[[ SUPPLIED INFORMATION open ]]
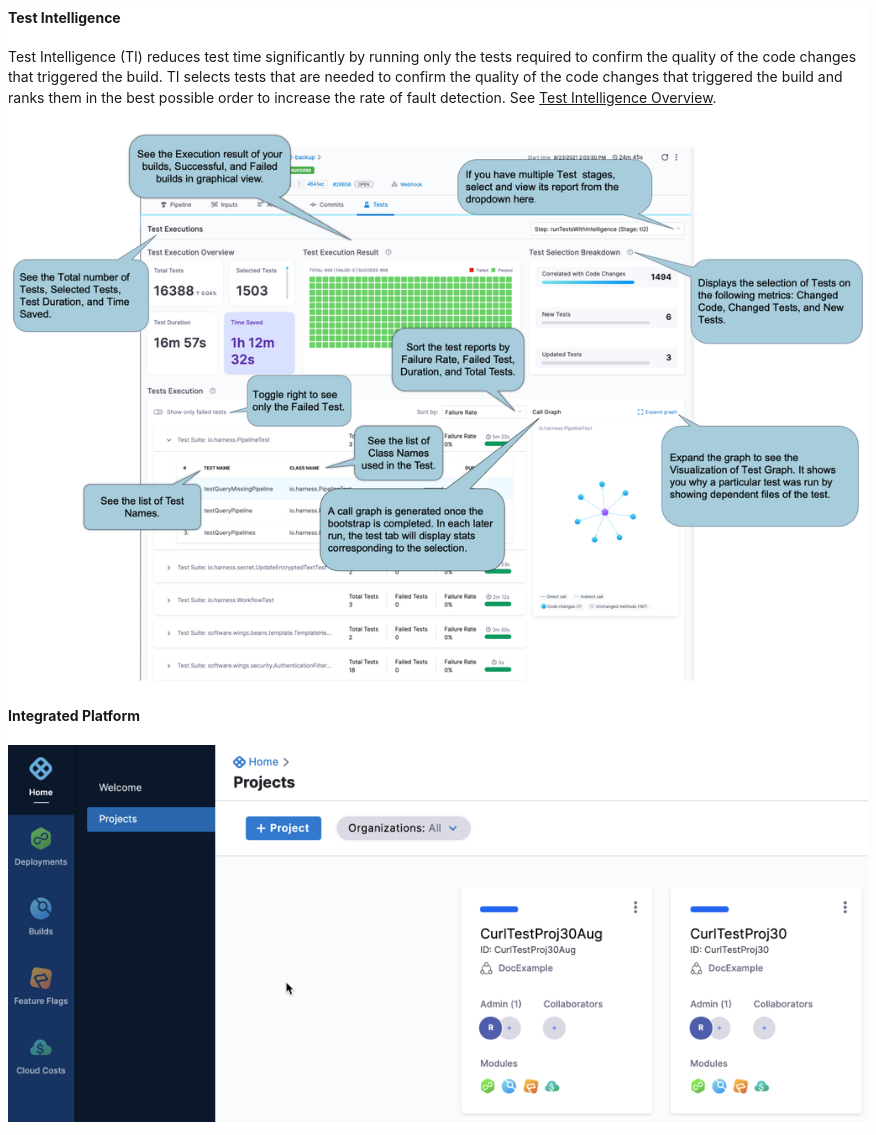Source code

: #### Test Intelligence

Test Intelligence (TI) reduces test time significantly by running only the tests required to confirm the quality of the code changes that triggered the build. TI selects tests that are needed to confirm the quality of the code changes that triggered the build and ranks them in the best possible order to increase the rate of fault detection. See [Test Intelligence Overview](https://newdocs.helpdocs.io/article/vtu9k1dsfa-test-intelligence-concepts). 

![](./static/ci-enterprise-concepts-600.png)

#### Integrated Platform

![](./static/ci-enterprise-concepts-501.png)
[[ SUPPLIED INFORMATION closed ]]
- WORK TO BE COMPLETED -
Locate the string "enterprise" in the listing above and copy every line where it occurs.

- EXPECTED ANSWER -
![](./static/ci-enterprise-concepts-600.png)
![](./static/ci-enterprise-concepts-501.png)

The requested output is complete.